7-Oldtimer Grefrath_IMG_9967_0020
Auch hier gefällt mir die Strenge der Komposition. Ob das Design des Kühlergrills markenrechtlich geschützt ist, kann ich nicht beurteilen, auf jeden Fall hat es einen starken Wiedererkennungswert. Insgesamt ist mir der Anschnitt für ein Stockfoto jedoch zu eng und oben links überstrahlt das Bild auch.

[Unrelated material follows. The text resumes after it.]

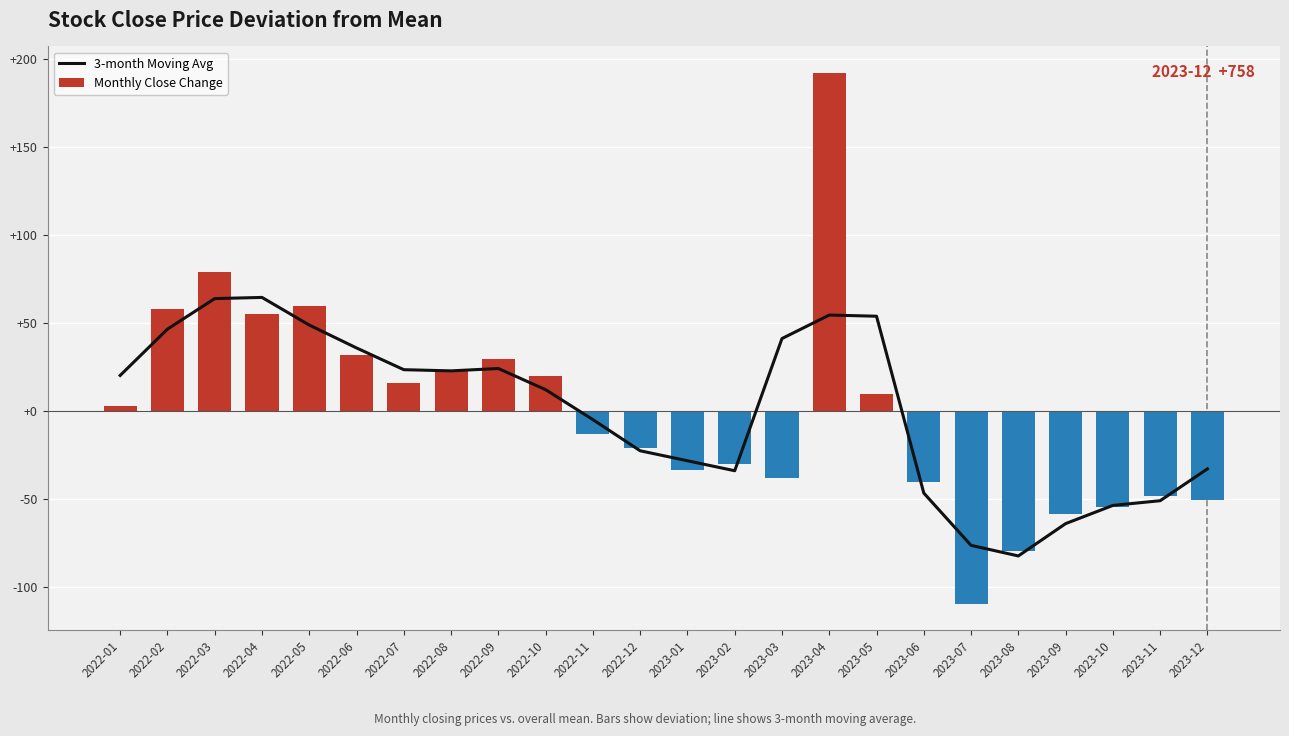

What are all the series names shown in the legend?

3-month Moving Avg, Monthly Close Change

15 - Monastera_IMG_3200 KopieMachen wir es hier kurz: Es ist kaum erkennbar, was auf dem Bild zu sehen sein soll, was immer ein sehr schlechtes Zeichen bei einem Stockfoto ist. Selbst wenn es um die Schatten auf der Wand gehen sollte, sind diese leider zu unscharf, um Wirkung zu erzielen. Ich habe ein ähnliches Foto* gemacht, wo die Wirkung des Schattens jedoch besser zur Geltung kommt.

Apfelblüte_IMG_1492

Dieses Foto von blühenden Apfelbäumen ist prinzipiell nicht schlecht, aber noch verbesserungsfähig. Um daraus ein gutes Stockfoto zu machen, würde ich oben rechts die ins Bild ragenden Äste retuschieren und dann das Bild vertikal spiegeln, weil der Textfreiraum (Himmel) rechts besser wirken würde. Zusätzlich würde ich die Sättigung erhöhen, etwas an der Gradiationskurve drehen, um mehr Kontrast ins Bild zu bekommen und eventuell einige Filter (Lens Flare o.ä.) ausprobieren.

Baustelle_0007

Dieses ist eins der beiden Bilder, welche bei Shutterstock angenommen wurden. Es ist kein „schönes“ Bild, aber ein „gut verkäufliches“ Bild, weil das Thema „Arbeit“ und „Baustelle“ sofort erkennbar ist.

Bild4
Wenn wir uns die „Angebot/Nachfrage“-Brille aufsetzen, ist das hier ein gelungenes Bild, weil nur wenige Fotografen auch eine Wärmebildkamera haben, mit der sie solche Thermografien erstellen können. Die Komposition des Bildes ist verbesserungswürdig (angeschnittener Schornstein, Strauch vor dem Haus, etc.) und leider sind die Auflösungen auch teuerer Infrarotkameras zu klein, um diesen Teil größer abbilden zu können. Ich hätte probiert, diesen Umstand durch einen Weichzeichnungsfilter zu kaschieren und die linke Hälfte des Bildes „normal“ und die rechts vom Wärmebild überlagern zu lassen.

Ittertal_0023
Das ist das zweite angenommene Bild. Es ist technisch in Ordnung, die Komposition okay. Nichts Überraschendes oder Weltbewegendes, aber solide aufgenommen. Diese verfallenen Fassaden gehören jedoch nicht zu den „Rennern“ in der Stockfotografie, weshalb ich dem Bild nur wenige Verkaufschancen einräume.

Kaiser-Wilhelm-Hohensyburg_IMG_6937
Diese Pferde-Statue überzeugt mich nicht, auch wenn die Perspektive interessant ist. Aber fragt euch ml selbst: Für welche Nutzungen würde sich dieses Motiv eignen? Mir fallen nur sehr wenige ein.

Nr7-IMG_5724
Diese Seile am Hafen finde ich gut gut. Das leuchtende Gelb sorgt für Aufmerksamkeit und die Seile stehen für Halt, Sicherheit und Betriebsamkeit. Der Hintergrund ist etwas unruhig und hätte mit einer offeneren Blende etwas unschärfer gemacht werden können.

Paragleiter_12-09-17_0044
Die Agenturen stehen ja auf Gegenlicht und Sillhouetten, aber leider sind solche Bilder schwer zu meistern, wenn die Agenturen gleichzeitig auf technische Perfektion bestehen. Klar ist die Sonne ausgefressen, das ist physikalisch nur logisch. Ich halte es trotzdem für ein verkäufliches Foto, weil es Freizeit und Freiheit symbolisiert. Ich würde es wieder spiegeln, damit die Blickrichtung der Person wie beim Lesen nach rechts zeigt.

Was meint ihr? Welche Tipps könnt ihr Michael geben?